Given entries =>
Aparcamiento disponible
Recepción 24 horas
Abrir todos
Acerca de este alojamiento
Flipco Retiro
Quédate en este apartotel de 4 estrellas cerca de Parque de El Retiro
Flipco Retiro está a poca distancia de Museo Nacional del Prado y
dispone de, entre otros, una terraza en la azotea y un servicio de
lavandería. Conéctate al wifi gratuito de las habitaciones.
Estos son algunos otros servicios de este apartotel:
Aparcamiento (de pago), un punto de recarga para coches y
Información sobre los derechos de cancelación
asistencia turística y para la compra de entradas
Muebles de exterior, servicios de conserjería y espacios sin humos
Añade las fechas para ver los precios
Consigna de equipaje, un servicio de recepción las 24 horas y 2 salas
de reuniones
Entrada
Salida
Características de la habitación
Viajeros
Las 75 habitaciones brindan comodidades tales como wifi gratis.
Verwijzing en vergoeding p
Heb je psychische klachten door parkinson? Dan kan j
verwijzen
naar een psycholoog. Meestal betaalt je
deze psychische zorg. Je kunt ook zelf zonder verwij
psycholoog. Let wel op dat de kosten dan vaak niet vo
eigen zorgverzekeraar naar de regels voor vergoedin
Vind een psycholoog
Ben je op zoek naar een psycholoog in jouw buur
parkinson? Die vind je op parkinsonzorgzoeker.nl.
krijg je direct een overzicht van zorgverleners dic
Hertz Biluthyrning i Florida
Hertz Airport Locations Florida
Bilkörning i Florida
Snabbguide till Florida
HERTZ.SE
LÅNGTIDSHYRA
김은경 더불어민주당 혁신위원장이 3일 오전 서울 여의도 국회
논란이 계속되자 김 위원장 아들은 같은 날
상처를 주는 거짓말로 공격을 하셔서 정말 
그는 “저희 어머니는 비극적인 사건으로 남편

Problem requirements => Above are lines of data; count those that hold "wifi" and answer with the number only.

Response to the exercise => 2